Eiwit met endonuclease-activiteit dat DNA kan “knippen” door op plaatsen met een specifieke herkenningssequentie een scheve of een rechte dubbelstrengsbreuk aan te brengen
Restrictie-enzymen komen van nature voor in bacteriën als verdediging tegen bacteriofagen. Het virus-DNA wordt door restrictie-enzymen gefragmenteerd terwijl het eigen DNA beschermd wordt door DNA-methylering. De enzymen worden ook endonucleases genoemd omdat ze midden in een DNA-sequentie kunnen werken. Daarnaast zijn er exonucleases die DNA knippen vanaf de uiteinden.
Restrictie-enzymen herkennen een bepaalde sequentie van vier tot acht nucleotiden. De knip kan recht zijn (op dezelfde positie in de twee strengen) of scheef (in de ene streng op een andere plaats dan in de complementaire streng).
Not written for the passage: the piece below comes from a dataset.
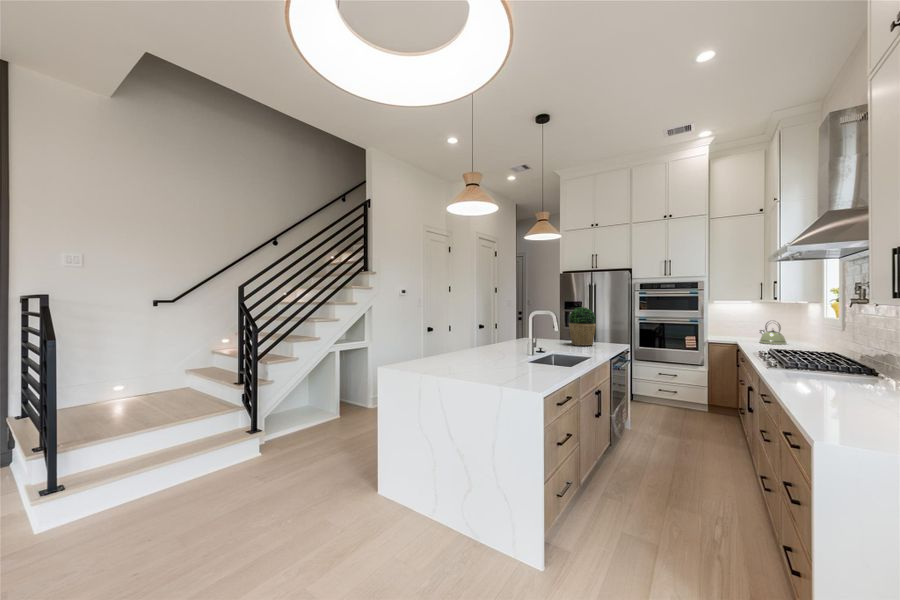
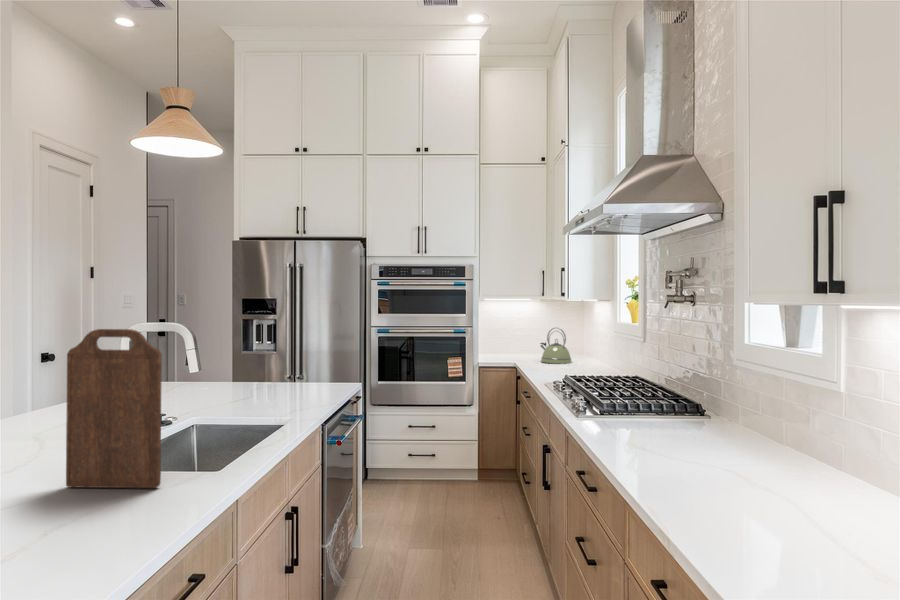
potted plant: present [569,307,596,346] -> none [225,306,291,398]
cutting board: none [541,316,568,363] -> present [66,329,162,488]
Bijvoorbeeld het enzym EcoRI herkent de sequentie 5’-GAATTC-3’, knipt in die streng na de G en in de complementaire streng vier basen verder zodat “klevende” uiteinden ontstaan van 5’-G … AATTC-3’ in de ene en 3’-CTTAA … G-5’ in de andere streng. Voor de moleculaire biologie zijn zulke klevende (“sticky”) uiteinden gemakkelijker hanteerbaar dan de stompe (“blunt”) uiteinden van een rechte knip.
De ontdekking van restrictie-enzymen eind jaren zestig van de vorige eeuw markeerde het begin van de moleculaire biologie en de recombinant-DNA-technologie. Het is een essentiële techniek om stukken “vreemd” DNA in een plasmide te voegen en zo een gen te kloneren.
In de evolutiebiologie zijn restrictie-enzymen bekend omdat je er polymorfieën en genetische verwantschap in het DNA mee zichtbaar kunt maken (“DNA fingerprinting”). Het patroon van DNA-fragmenten dat ontstaat door restrictie verschilt van persoon tot persoon vanwege variatie in de herkenningsplaatsen en indels in de geknipte fragmenten. Restrictiefragmentlengte-polymorfie (RFLP) was lange tijd de meest gebruikte techniek om verwantschapsrelaties op te sporen.